Keeping Your Child Safe: Car Seat Laws in Atlanta

As of July 1st, 2011, all children under the age of 8 in Georgia must be in a car seat or booster seat that will support their height and weight. Georgia law also requires children younger than eight years old to ride in the back seat. The state also recommends that children ride in the back seat whenever possible until they reach 12 years of age.

Parents must remember that if they fail to follow Georgia’s child safety seat laws, they will most likely pay a fine of up to $50 and lose one point off their license per improperly restrained child. In addition, a second offense will result in a larger fine. In this context, money and license points are irrelevant compared to a child’s safety and even life.

Suppose you are driving in Atlanta, and someone crashes into your car. Unfortunately, you did not restrain your child properly, so they suffered injuries. The law may find the person who caused the accident at fault for all your damages and losses, but there is a moral burden on the parents who neglected using the proper child restraints.

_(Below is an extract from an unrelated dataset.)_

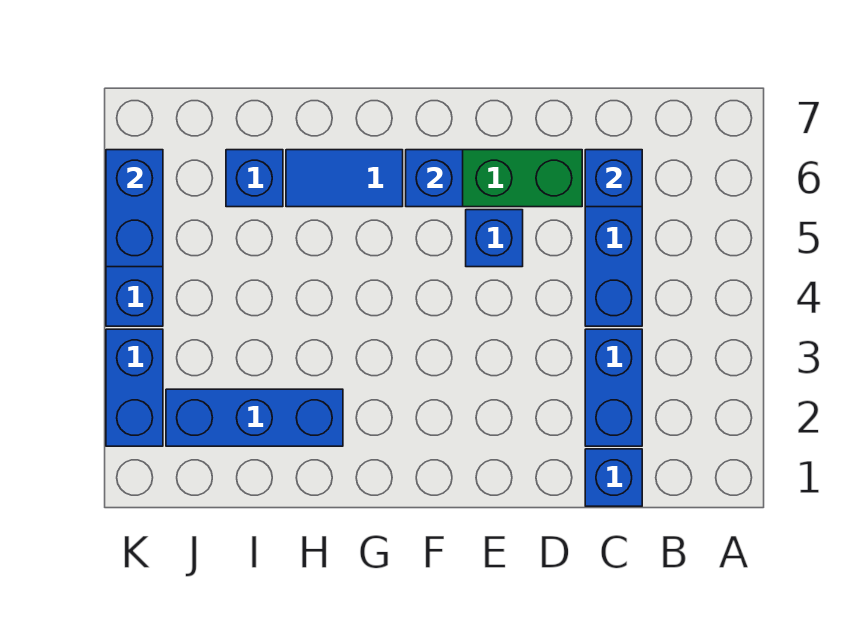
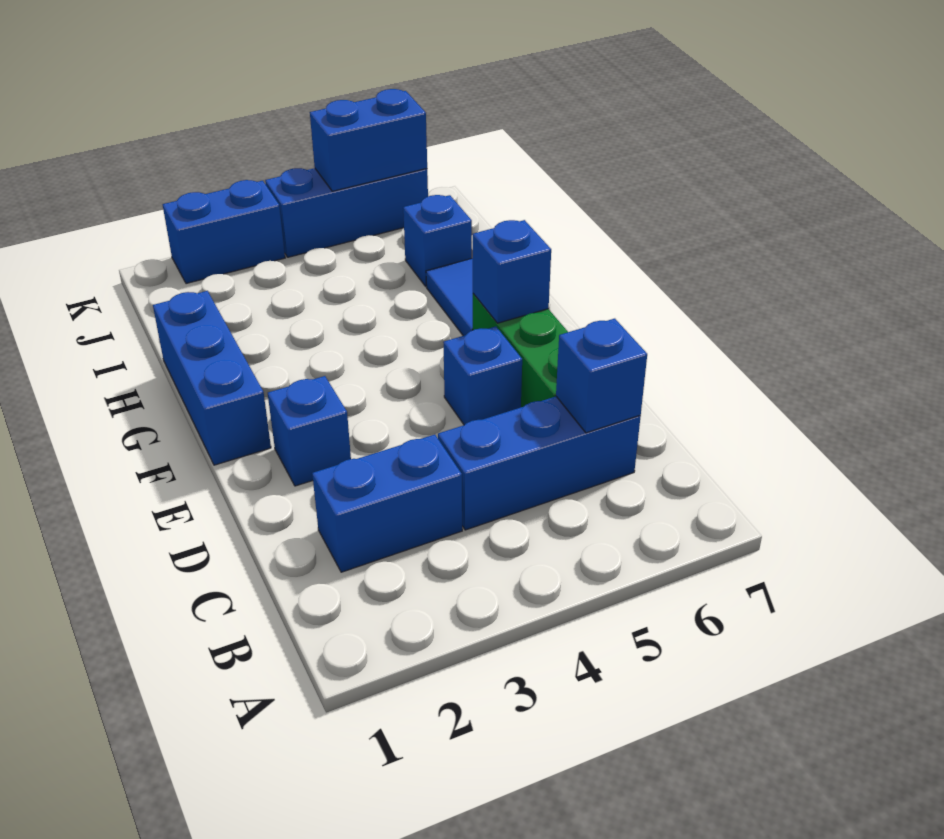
blue 1x1 brick [585,449,642,506] -> blue 1x1 brick moved to [268,376,351,486]
blue 1x3 brick [166,389,343,446] -> blue 1x3 brick moved to [153,291,271,465]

In clear-cut cases, when your child was in a car seat compliant with all regulations but still suffered injuries in a traffic accident caused by another party, you can seek economic and non-economic damages in court. In other words, if your child is hurt in an automobile accident in the Atlanta area, you can get help from a car accident lawyer from Bader Scott. The qualified legal team can evaluate all the case details and let you know if your family is entitled to a settlement. Schedule a consultation as soon as possible so your attorney can let you know which evidence must be submitted to build a strong case for your personal injury settlement.

Before thinking about the worst, do everything possible to keep your child safe as you travel in the Atlanta area. Here are some important things to keep in mind.

Age Stages for Car Seats

In Georgia, your child must be in a rear-facing car seat from birth until two years old. Once a child reaches two years of age, you can transition them to a forward-facing car seat if they meet the height and weight requirements. After that, children must remain in a forward-facing seat until their fifth birthday.

Once a child is five years old, they can ride in a booster seat. The child must remain in the booster seat until the age of 8. However, if parents can prove that a child is four feet eleven inches before their eighth birthday, they can ride without a booster seat.

Types of Booster Seats

There are several types of booster seats to choose from. If your automobile does not have headrests or has low-back seats, it’s best to purchase a high-back booster seat for your child. On the other hand, you can opt for a backless booster seat if your car has high headrests or back seats.

If you use a backless booster seat, the seats and headrests in your vehicle must come up your child’s ears. If your little one’s ears go past the headrests or seat, it’s best to use a high back booster seat to ensure their neck and head are protected in a crash.

Additional Information for Booster Seats

According to Georgia laws, all children younger than eight years old who are shorter than four feet nine inches must be in a car seat or booster seat appropriate for their height, weight, and age. If you’re using a booster seat for your child, ensure that the shoulder and lap belts fit securely. The lap belt must lie comfortably across the child’s upper thighs; the shoulder belt must fit securely across the shoulder and chest and not across the child’s face or neck.

Most booster seats have a weight range of about 35 pounds with a maximum weight of up to 100 pounds. According to the National Child Passenger Safety Board, you should keep your child in a booster seat until the seat belt properly fits your child and they can sit throughout a car ride without slouching.

Installing Car Seats and Booster Seats

Always read the manual for the car seat you purchase. Ensure you use the hooks for the car seat to secure the seat onto the back seat. Hold the seat securely with a seatbelt and test the seat for safety before putting your child inside.

A booster is held in place with the child’s weight and the shoulder and lap belt. To install a booster seat, place the seat in the back seat of your car and check if the booster seat is flat. Once your child is sitting in the booster seat, place the seat belt across your child and buckle the seat belt to keep your child secure.

Car seats and booster seats often have expiration dates. Make sure you have the newest model of these items to ensure your child’s safety, whether you take a short trip to the supermarket or prepare a family road trip for the summer. Never forget to keep your vehicle safe, your child properly restrained, and follow all traffic laws.